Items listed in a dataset
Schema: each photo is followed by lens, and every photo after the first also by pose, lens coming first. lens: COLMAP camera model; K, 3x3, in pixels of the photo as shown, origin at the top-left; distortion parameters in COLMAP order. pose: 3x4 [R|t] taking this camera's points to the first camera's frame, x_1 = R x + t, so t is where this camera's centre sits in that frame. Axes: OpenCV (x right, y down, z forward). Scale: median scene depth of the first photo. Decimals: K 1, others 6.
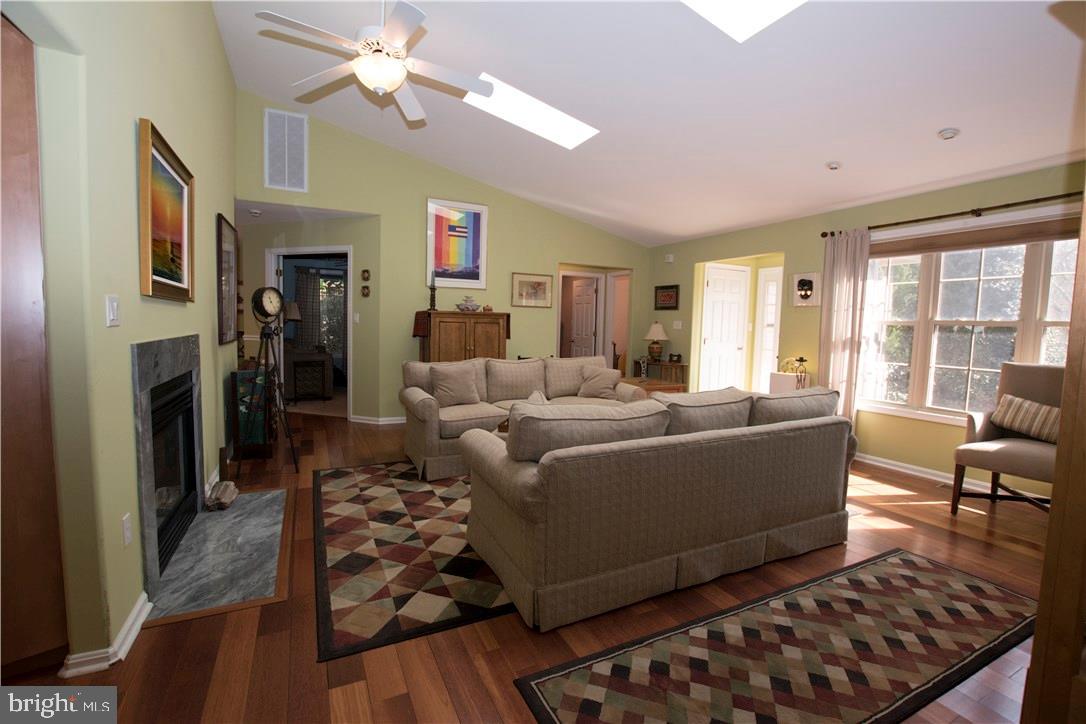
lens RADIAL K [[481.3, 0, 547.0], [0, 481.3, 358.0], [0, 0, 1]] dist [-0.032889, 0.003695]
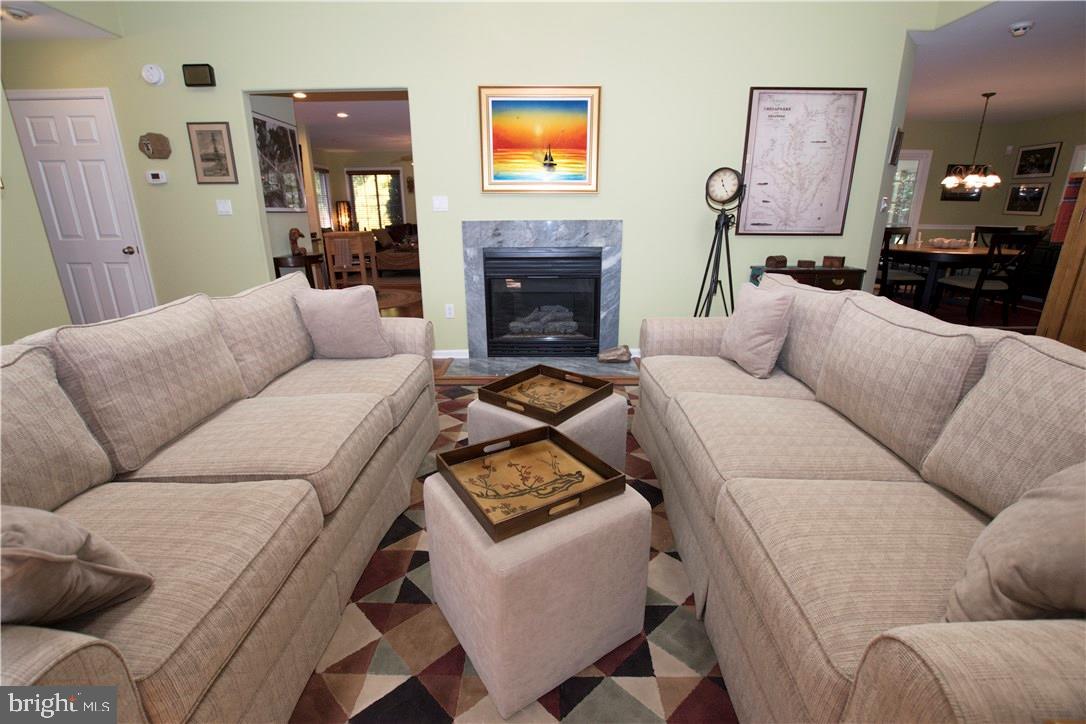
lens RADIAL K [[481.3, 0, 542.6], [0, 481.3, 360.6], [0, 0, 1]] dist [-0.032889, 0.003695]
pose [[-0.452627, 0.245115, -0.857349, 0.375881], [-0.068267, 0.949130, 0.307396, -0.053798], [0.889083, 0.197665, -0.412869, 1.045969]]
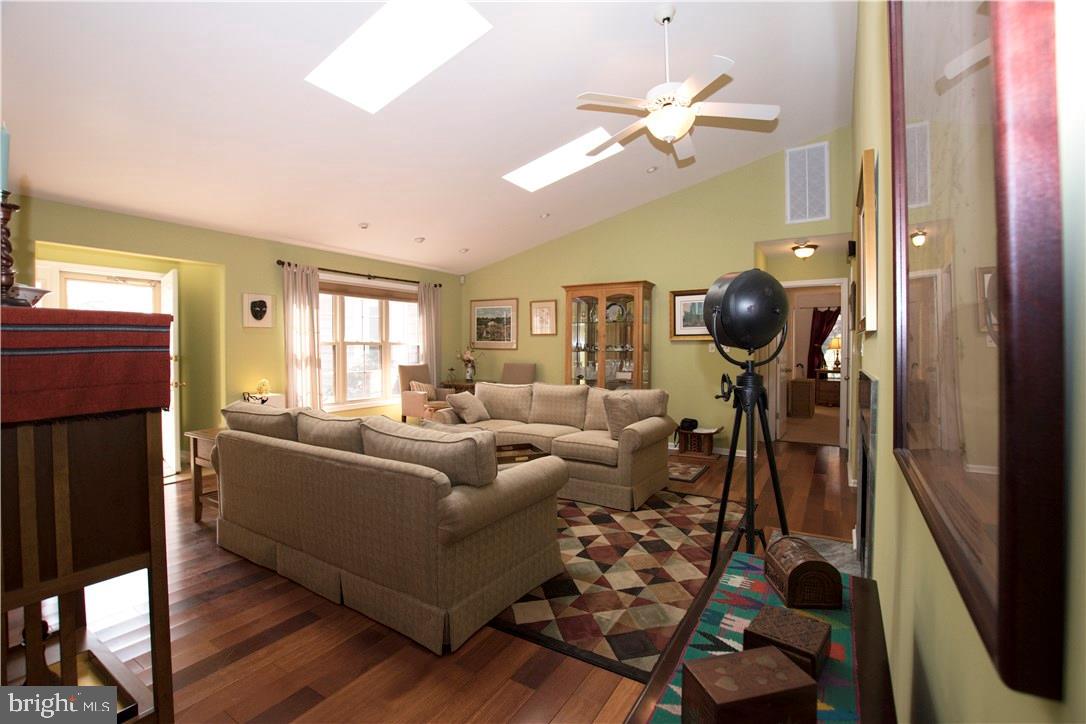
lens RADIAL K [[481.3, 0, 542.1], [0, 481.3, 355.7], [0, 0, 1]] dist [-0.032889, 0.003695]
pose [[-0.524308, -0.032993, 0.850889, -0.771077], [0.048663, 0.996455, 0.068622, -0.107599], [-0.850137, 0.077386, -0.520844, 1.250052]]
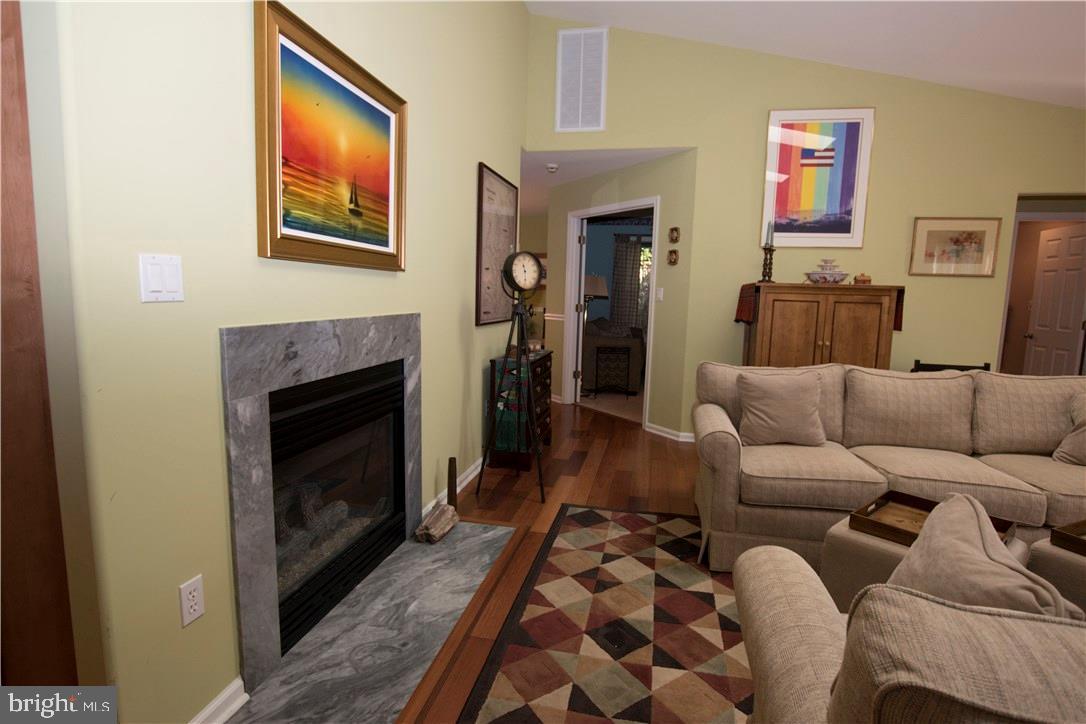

*WHAT TO WORK ON:* Every entry is to be reproduced word for word, and no image is carried over.

*FINISHED EXERCISE:*
Schema: each photo is followed by lens, and every photo after the first also by pose, lens coming first. lens: COLMAP camera model; K, 3x3, in pixels of the photo as shown, origin at the top-left; distortion parameters in COLMAP order. pose: 3x4 [R|t] taking this camera's points to the first camera's frame, x_1 = R x + t, so t is where this camera's centre sits in that frame. Axes: OpenCV (x right, y down, z forward). Scale: median scene depth of the first photo. Decimals: K 1, others 6.
lens RADIAL K [[481.3, 0, 547.0], [0, 481.3, 358.0], [0, 0, 1]] dist [-0.032889, 0.003695]
lens RADIAL K [[481.3, 0, 542.6], [0, 481.3, 360.6], [0, 0, 1]] dist [-0.032889, 0.003695]
pose [[-0.452627, 0.245115, -0.857349, 0.375881], [-0.068267, 0.949130, 0.307396, -0.053798], [0.889083, 0.197665, -0.412869, 1.045969]]
lens RADIAL K [[481.3, 0, 542.1], [0, 481.3, 355.7], [0, 0, 1]] dist [-0.032889, 0.003695]
pose [[-0.524308, -0.032993, 0.850889, -0.771077], [0.048663, 0.996455, 0.068622, -0.107599], [-0.850137, 0.077386, -0.520844, 1.250052]]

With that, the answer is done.